## Problem
When you copy the material below, keep every line exact and omit the pictures.

## Supplied information
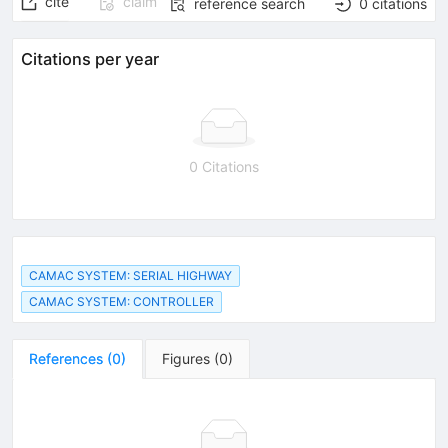
cite
claim
reference search
0
citations
Citations per year
0 Citations
CAMAC SYSTEM: SERIAL HIGHWAY
CAMAC SYSTEM: CONTROLLER
References
(
0
)
Figures
(
0
)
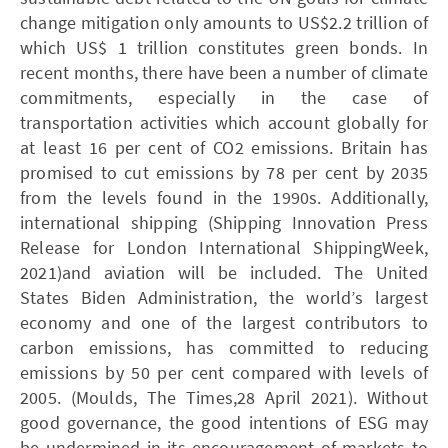
change mitigation only amounts to US$2.2 trillion of
which US$ 1 trillion constitutes green bonds. In
recent months, there have been a number of climate
commitments, especially in the case of
transportation activities which account globally for
at least 16 per cent of CO2 emissions. Britain has
promised to cut emissions by 78 per cent by 2035
from the levels found in the 1990s. Additionally,
international shipping (Shipping Innovation Press
Release for London International ShippingWeek,
2021)and aviation will be included. The United
States Biden Administration, the world’s largest
economy and one of the largest contributors to
carbon emissions, has committed to reducing
emissions by 50 per cent compared with levels of
2005. (Moulds, The Times,28 April 2021). Without
good governance, the good intentions of ESG may
be undermined in its encouragement of markets to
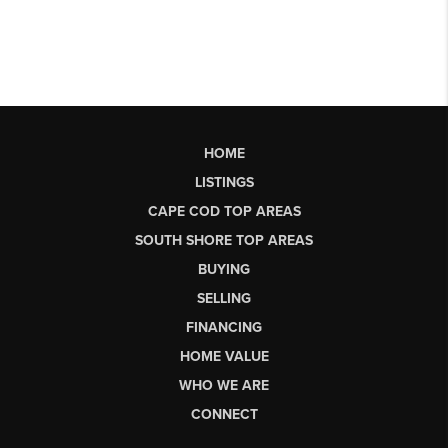
HOME
LISTINGS
CAPE COD TOP AREAS
SOUTH SHORE TOP AREAS
BUYING
SELLING
FINANCING
HOME VALUE
WHO WE ARE
CONNECT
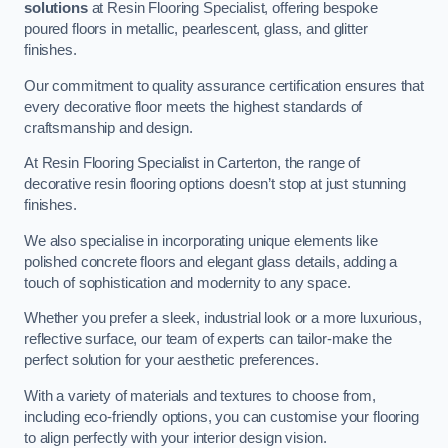
solutions
at Resin Flooring Specialist, offering bespoke
poured floors in metallic, pearlescent, glass, and glitter
finishes.
Our commitment to quality assurance certification ensures that
every decorative floor meets the highest standards of
craftsmanship and design.
At Resin Flooring Specialist in Carterton, the range of
decorative resin flooring options doesn’t stop at just stunning
finishes.
We also specialise in incorporating unique elements like
polished concrete floors and elegant glass details, adding a
touch of sophistication and modernity to any space.
Whether you prefer a sleek, industrial look or a more luxurious,
reflective surface, our team of experts can tailor-make the
perfect solution for your aesthetic preferences.
With a variety of materials and textures to choose from,
including eco-friendly options, you can customise your flooring
to align perfectly with your interior design vision.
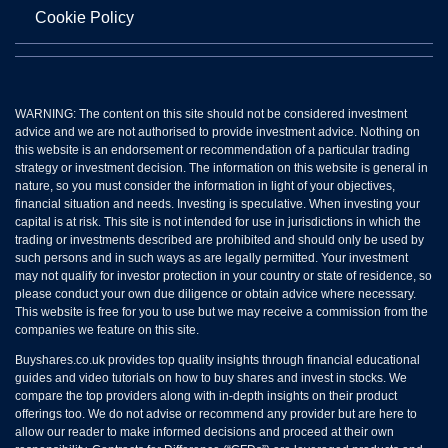
Cookie Policy
WARNING: The content on this site should not be considered investment
advice and we are not authorised to provide investment advice. Nothing on
this website is an endorsement or recommendation of a particular trading
strategy or investment decision. The information on this website is general in
nature, so you must consider the information in light of your objectives,
financial situation and needs. Investing is speculative. When investing your
capital is at risk. This site is not intended for use in jurisdictions in which the
trading or investments described are prohibited and should only be used by
such persons and in such ways as are legally permitted. Your investment
may not qualify for investor protection in your country or state of residence, so
please conduct your own due diligence or obtain advice where necessary.
This website is free for you to use but we may receive a commission from the
companies we feature on this site.
Buyshares.co.uk provides top quality insights through financial educational
guides and video tutorials on how to buy shares and invest in stocks. We
compare the top providers along with in-depth insights on their product
offerings too. We do not advise or recommend any provider but are here to
allow our reader to make informed decisions and proceed at their own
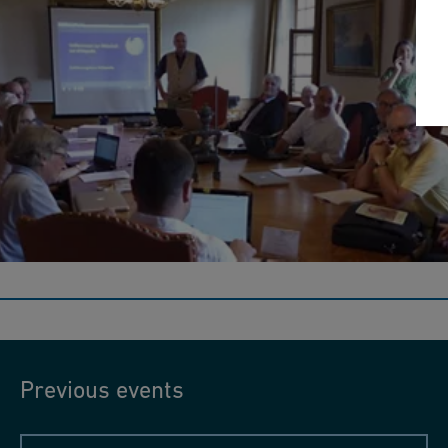
Wikipedia workshop 2017
On Swiss Archives Day, Wikimedia Switzerland led an
introductory course on creating Wikipedia entries at the Iron
Library.
Previous events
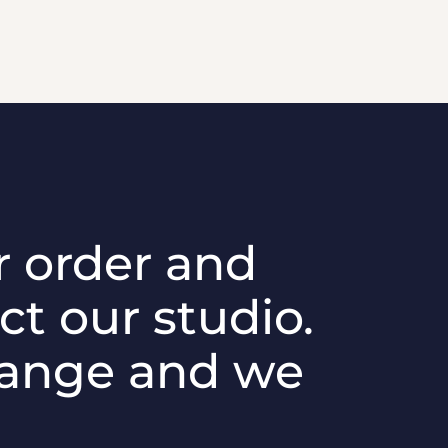
r order and
ct our studio.
hange and we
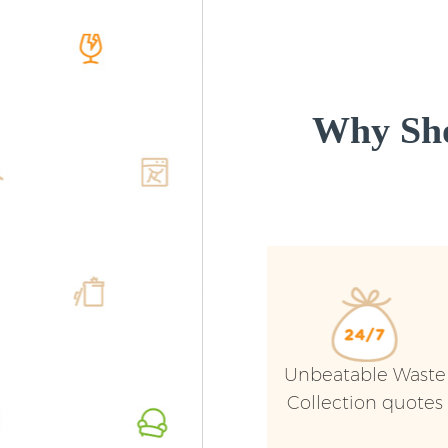
Why Sho
Unbeatable Waste
Collection quotes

## Output
cite
claim
reference search
0
citations
Citations per year
0 Citations
CAMAC SYSTEM: SERIAL HIGHWAY
CAMAC SYSTEM: CONTROLLER
References
(
0
)
Figures
(
0
)
change mitigation only amounts to US$2.2 trillion of
which US$ 1 trillion constitutes green bonds. In
recent months, there have been a number of climate
commitments, especially in the case of
transportation activities which account globally for
at least 16 per cent of CO2 emissions. Britain has
promised to cut emissions by 78 per cent by 2035
from the levels found in the 1990s. Additionally,
international shipping (Shipping Innovation Press
Release for London International ShippingWeek,
2021)and aviation will be included. The United
States Biden Administration, the world’s largest
economy and one of the largest contributors to
carbon emissions, has committed to reducing
emissions by 50 per cent compared with levels of
2005. (Moulds, The Times,28 April 2021). Without
good governance, the good intentions of ESG may
be undermined in its encouragement of markets to
HOME
LISTINGS
CAPE COD TOP AREAS
SOUTH SHORE TOP AREAS
BUYING
SELLING
FINANCING
HOME VALUE
WHO WE ARE
CONNECT
solutions
at Resin Flooring Specialist, offering bespoke
poured floors in metallic, pearlescent, glass, and glitter
finishes.
Our commitment to quality assurance certification ensures that
every decorative floor meets the highest standards of
craftsmanship and design.
At Resin Flooring Specialist in Carterton, the range of
decorative resin flooring options doesn’t stop at just stunning
finishes.
We also specialise in incorporating unique elements like
polished concrete floors and elegant glass details, adding a
touch of sophistication and modernity to any space.
Whether you prefer a sleek, industrial look or a more luxurious,
reflective surface, our team of experts can tailor-make the
perfect solution for your aesthetic preferences.
With a variety of materials and textures to choose from,
including eco-friendly options, you can customise your flooring
to align perfectly with your interior design vision.
Cookie Policy
WARNING: The content on this site should not be considered investment
advice and we are not authorised to provide investment advice. Nothing on
this website is an endorsement or recommendation of a particular trading
strategy or investment decision. The information on this website is general in
nature, so you must consider the information in light of your objectives,
financial situation and needs. Investing is speculative. When investing your
capital is at risk. This site is not intended for use in jurisdictions in which the
trading or investments described are prohibited and should only be used by
such persons and in such ways as are legally permitted. Your investment
may not qualify for investor protection in your country or state of residence, so
please conduct your own due diligence or obtain advice where necessary.
This website is free for you to use but we may receive a commission from the
companies we feature on this site.
Buyshares.co.uk provides top quality insights through financial educational
guides and video tutorials on how to buy shares and invest in stocks. We
compare the top providers along with in-depth insights on their product
offerings too. We do not advise or recommend any provider but are here to
allow our reader to make informed decisions and proceed at their own
Wikipedia workshop 2017
On Swiss Archives Day, Wikimedia Switzerland led an
introductory course on creating Wikipedia entries at the Iron
Library.
Previous events
r order and
ct our studio.
hange and we
Why Sho
Unbeatable Waste
Collection quotes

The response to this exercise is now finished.